## TASK PROMPT
Where a line of the material contains the string "ankle", copy that line.

## DATA
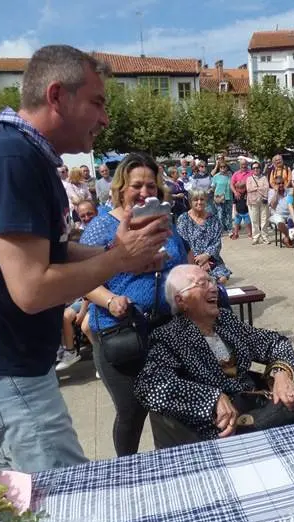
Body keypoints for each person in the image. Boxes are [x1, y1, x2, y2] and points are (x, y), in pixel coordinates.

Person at [0, 46, 170, 472]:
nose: (105, 118)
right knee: (66, 500)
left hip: (3, 366)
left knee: (16, 499)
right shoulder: (12, 160)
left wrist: (115, 255)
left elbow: (53, 251)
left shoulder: (20, 155)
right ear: (57, 96)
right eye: (97, 103)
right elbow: (31, 289)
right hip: (4, 368)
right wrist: (118, 259)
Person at [135, 264, 294, 441]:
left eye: (211, 280)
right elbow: (150, 385)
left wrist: (281, 374)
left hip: (256, 402)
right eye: (202, 284)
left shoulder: (225, 321)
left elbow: (273, 342)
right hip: (221, 425)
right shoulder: (169, 336)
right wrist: (211, 398)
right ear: (181, 300)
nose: (213, 287)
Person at [81, 152, 187, 456]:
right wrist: (111, 299)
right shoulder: (102, 227)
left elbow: (181, 259)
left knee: (170, 405)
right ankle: (126, 470)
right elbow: (85, 281)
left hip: (167, 331)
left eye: (150, 186)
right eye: (136, 185)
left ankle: (167, 464)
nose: (144, 192)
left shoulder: (166, 221)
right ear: (120, 189)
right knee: (132, 413)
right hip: (123, 333)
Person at [177, 188, 233, 284]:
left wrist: (206, 256)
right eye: (196, 200)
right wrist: (197, 262)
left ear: (206, 201)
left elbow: (216, 243)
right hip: (189, 260)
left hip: (211, 259)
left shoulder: (214, 219)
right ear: (190, 202)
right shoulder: (183, 219)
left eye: (202, 199)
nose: (199, 202)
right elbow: (182, 244)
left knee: (222, 279)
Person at [245, 161, 270, 244]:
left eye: (257, 167)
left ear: (260, 169)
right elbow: (249, 189)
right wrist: (260, 188)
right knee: (254, 220)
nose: (256, 169)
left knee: (264, 220)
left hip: (263, 201)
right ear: (252, 169)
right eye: (254, 168)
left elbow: (266, 188)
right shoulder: (249, 178)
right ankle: (255, 237)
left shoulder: (264, 178)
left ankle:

## EXERCISE ANSWER
right ankle: (126, 470)
left ankle: (167, 464)
right ankle: (255, 237)
left ankle:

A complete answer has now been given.